Journalist speaks of experiences in Sudan
Ryan Sydlik | Friday, February 24, 2006
In front of a rapt audience and a C-SPAN film crew, author Gabriel Meyer spoke Thursday about his experiences with the faith and determination of the people of the Nuba Mountains in Sudan, which he chronicled in his non-fiction book, “The Gift: War and Faith in Sudan.”
Law professor Jerry Bradley introduced Meyer as one of the first Western journalists to write about the war in Sudan, going where foreigners were banned and where few would dare go.
Meyer then took up the podium and began his part of the presentation with a traditional story describing the origins of the Nubian peoples. The mythical story told of a time when childbirth was believed to have required men with knives to cut the mother open. But then, a woman from above showed killing was not how one should give rise to the child and the violence stopped.
“This is how the Nuba came to be, when they stopped cutting the women,” Meyer said.
Meyer said he found himself in Sudan after interviewing Bishop Macram Max Gassis of Sudan during his visit to the United States. Meyer was moved by Gassis’ “remarkable relief effort,” which included setting up schools and training centers for women who had escaped slavery.
One year after the meeting, Meyer got a call from Gassis saying, “We are leaving on the 21st.” Ten days later, they were both in the Nuba Mountains, he said.
Meyer said Sudan was “a religious tectonic plate,” where Arab Africa meets traditional Africa.
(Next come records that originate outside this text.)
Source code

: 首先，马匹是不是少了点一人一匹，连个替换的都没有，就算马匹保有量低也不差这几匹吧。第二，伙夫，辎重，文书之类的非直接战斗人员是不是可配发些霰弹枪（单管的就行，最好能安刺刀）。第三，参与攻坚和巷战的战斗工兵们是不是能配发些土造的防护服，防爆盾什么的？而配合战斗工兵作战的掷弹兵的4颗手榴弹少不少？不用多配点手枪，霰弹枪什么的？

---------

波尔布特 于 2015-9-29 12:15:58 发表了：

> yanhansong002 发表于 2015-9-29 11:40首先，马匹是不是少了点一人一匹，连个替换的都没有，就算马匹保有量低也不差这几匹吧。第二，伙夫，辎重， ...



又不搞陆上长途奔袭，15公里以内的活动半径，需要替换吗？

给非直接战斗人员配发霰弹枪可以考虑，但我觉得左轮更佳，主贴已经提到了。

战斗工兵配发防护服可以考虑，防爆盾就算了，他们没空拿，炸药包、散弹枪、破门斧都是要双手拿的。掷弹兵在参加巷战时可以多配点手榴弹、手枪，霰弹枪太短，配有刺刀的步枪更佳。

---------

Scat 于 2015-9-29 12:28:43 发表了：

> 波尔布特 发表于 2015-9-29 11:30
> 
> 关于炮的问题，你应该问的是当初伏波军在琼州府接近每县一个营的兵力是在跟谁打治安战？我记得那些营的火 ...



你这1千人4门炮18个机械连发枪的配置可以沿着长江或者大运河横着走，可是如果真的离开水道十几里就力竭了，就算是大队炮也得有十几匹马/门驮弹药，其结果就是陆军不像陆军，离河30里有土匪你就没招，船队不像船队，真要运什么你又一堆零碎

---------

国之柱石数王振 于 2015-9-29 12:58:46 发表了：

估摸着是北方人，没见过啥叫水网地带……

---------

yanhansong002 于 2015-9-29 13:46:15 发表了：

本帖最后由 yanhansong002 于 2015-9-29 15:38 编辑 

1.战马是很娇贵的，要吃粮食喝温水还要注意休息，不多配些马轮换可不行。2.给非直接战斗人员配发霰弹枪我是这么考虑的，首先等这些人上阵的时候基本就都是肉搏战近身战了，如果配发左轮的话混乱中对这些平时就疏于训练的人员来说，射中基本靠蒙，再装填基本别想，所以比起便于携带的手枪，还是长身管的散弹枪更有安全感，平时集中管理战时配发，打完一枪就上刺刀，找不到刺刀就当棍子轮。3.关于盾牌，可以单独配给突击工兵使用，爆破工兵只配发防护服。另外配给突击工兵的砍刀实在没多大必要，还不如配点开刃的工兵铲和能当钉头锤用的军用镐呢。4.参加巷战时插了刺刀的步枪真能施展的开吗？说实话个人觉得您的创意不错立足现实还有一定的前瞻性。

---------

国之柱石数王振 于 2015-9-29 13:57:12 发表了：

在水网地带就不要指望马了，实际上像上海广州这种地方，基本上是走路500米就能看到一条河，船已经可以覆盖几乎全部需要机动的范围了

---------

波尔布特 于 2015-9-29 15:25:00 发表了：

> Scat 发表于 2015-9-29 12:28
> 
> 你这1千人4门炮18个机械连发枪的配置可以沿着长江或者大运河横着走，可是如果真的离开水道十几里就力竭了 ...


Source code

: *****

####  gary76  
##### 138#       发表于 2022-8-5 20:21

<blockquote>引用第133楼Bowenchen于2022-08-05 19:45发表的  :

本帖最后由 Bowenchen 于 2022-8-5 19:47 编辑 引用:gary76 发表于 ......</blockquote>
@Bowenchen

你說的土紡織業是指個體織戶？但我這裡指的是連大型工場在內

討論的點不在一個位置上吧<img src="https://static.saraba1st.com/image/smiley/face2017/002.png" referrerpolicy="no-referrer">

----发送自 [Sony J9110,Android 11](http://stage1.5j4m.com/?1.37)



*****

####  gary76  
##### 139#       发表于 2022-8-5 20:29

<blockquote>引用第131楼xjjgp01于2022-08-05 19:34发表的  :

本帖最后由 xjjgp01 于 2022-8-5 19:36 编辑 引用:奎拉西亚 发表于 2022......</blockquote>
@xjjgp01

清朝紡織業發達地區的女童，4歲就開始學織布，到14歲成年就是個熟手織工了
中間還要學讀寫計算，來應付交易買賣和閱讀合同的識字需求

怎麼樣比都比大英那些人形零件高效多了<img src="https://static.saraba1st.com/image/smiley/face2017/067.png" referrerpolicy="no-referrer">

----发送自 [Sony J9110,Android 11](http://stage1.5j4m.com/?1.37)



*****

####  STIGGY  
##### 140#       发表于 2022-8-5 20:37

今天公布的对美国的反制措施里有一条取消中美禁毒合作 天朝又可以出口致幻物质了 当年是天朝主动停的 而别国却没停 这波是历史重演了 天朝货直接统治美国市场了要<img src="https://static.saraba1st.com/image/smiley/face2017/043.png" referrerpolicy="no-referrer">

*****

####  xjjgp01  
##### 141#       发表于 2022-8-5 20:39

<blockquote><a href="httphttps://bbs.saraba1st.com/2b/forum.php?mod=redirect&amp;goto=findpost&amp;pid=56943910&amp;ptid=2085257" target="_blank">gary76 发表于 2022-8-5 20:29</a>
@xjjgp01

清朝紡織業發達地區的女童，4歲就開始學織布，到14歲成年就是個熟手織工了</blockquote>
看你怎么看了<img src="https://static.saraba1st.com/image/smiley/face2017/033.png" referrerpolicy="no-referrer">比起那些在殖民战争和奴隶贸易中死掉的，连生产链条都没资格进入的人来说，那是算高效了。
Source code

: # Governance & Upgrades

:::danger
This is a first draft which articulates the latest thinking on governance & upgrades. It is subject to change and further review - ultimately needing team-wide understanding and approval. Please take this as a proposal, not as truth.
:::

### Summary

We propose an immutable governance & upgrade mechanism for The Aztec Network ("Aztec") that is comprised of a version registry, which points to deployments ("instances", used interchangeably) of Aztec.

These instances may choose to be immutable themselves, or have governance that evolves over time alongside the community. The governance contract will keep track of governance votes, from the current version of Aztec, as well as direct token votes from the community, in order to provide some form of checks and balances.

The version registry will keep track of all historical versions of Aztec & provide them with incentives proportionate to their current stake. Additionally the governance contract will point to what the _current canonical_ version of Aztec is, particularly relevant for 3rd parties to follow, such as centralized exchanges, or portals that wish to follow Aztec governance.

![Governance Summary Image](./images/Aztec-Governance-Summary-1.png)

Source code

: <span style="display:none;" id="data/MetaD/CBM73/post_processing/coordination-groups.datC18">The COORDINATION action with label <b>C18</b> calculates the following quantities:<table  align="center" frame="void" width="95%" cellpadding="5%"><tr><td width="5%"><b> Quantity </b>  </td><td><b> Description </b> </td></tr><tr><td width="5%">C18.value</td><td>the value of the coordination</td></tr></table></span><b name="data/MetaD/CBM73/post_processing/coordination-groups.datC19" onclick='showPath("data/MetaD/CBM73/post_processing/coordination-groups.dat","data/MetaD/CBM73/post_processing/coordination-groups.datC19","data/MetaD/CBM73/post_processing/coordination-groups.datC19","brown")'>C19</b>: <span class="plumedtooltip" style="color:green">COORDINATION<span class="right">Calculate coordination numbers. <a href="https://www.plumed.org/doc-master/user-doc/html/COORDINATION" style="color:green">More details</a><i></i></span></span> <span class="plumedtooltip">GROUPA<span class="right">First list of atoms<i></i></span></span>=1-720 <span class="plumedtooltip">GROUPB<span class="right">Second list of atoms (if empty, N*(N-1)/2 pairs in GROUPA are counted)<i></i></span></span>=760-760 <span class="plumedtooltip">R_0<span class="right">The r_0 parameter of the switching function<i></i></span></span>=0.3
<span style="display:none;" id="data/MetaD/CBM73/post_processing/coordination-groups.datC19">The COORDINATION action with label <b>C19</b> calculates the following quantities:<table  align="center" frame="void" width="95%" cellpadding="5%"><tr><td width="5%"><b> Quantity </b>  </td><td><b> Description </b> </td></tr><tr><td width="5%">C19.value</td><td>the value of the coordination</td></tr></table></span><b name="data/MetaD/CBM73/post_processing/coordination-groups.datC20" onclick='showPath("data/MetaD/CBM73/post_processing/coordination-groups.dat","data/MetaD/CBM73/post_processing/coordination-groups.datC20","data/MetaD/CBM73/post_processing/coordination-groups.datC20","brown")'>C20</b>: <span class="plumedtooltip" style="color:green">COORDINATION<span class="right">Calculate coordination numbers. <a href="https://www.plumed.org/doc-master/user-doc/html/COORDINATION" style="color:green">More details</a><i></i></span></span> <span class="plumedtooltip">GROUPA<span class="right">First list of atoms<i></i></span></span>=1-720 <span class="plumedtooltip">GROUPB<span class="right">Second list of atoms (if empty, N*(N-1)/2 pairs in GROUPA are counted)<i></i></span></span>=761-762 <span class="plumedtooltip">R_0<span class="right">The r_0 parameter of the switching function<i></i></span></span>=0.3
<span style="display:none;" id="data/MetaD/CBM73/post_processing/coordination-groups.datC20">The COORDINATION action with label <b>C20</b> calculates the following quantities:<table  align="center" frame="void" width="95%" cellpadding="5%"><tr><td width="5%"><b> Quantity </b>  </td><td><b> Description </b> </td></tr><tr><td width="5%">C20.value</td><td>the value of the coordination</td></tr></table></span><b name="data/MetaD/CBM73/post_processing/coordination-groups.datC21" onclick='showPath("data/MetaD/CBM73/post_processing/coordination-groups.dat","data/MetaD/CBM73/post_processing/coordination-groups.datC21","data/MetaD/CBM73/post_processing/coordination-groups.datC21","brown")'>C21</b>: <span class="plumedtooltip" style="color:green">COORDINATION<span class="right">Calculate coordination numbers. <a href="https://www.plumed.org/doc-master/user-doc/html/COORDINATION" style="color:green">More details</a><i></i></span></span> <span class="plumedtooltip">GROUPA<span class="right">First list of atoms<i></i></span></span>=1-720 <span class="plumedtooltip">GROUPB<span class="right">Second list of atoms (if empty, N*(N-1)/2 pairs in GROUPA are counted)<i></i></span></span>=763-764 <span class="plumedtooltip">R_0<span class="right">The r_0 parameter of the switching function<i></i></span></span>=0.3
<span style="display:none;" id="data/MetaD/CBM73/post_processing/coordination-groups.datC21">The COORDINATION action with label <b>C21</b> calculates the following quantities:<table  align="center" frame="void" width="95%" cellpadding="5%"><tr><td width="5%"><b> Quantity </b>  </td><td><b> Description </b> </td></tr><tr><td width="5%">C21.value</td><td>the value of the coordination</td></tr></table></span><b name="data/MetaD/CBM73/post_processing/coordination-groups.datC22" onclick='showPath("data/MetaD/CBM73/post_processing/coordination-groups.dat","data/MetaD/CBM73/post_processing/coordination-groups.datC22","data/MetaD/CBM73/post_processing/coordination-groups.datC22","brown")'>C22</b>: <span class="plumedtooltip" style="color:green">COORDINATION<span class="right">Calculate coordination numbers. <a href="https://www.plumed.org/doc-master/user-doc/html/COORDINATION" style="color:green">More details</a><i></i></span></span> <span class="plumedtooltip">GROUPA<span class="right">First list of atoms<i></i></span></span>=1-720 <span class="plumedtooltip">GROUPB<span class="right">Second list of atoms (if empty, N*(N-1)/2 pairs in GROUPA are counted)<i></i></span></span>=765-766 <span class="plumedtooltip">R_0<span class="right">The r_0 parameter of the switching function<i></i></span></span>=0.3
The Nuba Mountains happen to lie in the middle of this crossroads where the Christian and Animist south meet the Islamic north of the country.
Meyer explained the dangers posed by the area.
“In 1992, this area was put off limits by the government to all visitors for very good reason – the government was launching an extermination campaign,” he said.
“We were always on the brink of famine,” Meyer said. “We never knew when a tremendous crisis could occur.”
Meyer said his book is intended as “an elegy and tribute to a remarkable people.” He wrote not only about the Nubians’ horror and plight, but also their rich spiritual and faith life and their diverse cultural traditions.
Meyer, who was crucial in bringing the conflict into the eyes of the Western media, said he “always believe[d] that it is the goal of journalists to bring out what is hidden.”
Meyer said the conflict in Sudan has killed 2.5 million people and displaced half the total population of southern Sudan.
Meyer viewed the crisis as one of political identity.
“It is an irony that the result of the civil war is a result of its progress,” he said.
Meyer explained the unique position of Nuba in Sudan, where they side with the southern part of the country while being situated in the north. This stirred violence from the north, which led to the criminalization of Nubian cultural customs and the appearance of governmental death squads.
Meyer went on to speak about the children victimized during the Sudanese conflict – starved to death or bombed in their schools.
“Modern wars always turn out to be wars against children, for the death of children strikes at the possibility of hope,” he said.
Meyer ended his lecture by telling the story of Bishop Gassis’ catechist. The catechist was beaten, lashed and then offered money and a house to give up his way of life. He did not give in and was forced into a mock crucifixion pose as a punishment. Then, for reasons he cannot explain, he was released.
Years later, while doing work to codify tribal codes into a legal system, he was killed. But his mourners included both his fellow tribesman as well as Muslims, who joined together to mourn and praise the man’s life, seeing his death as a loss for all, Meyer said.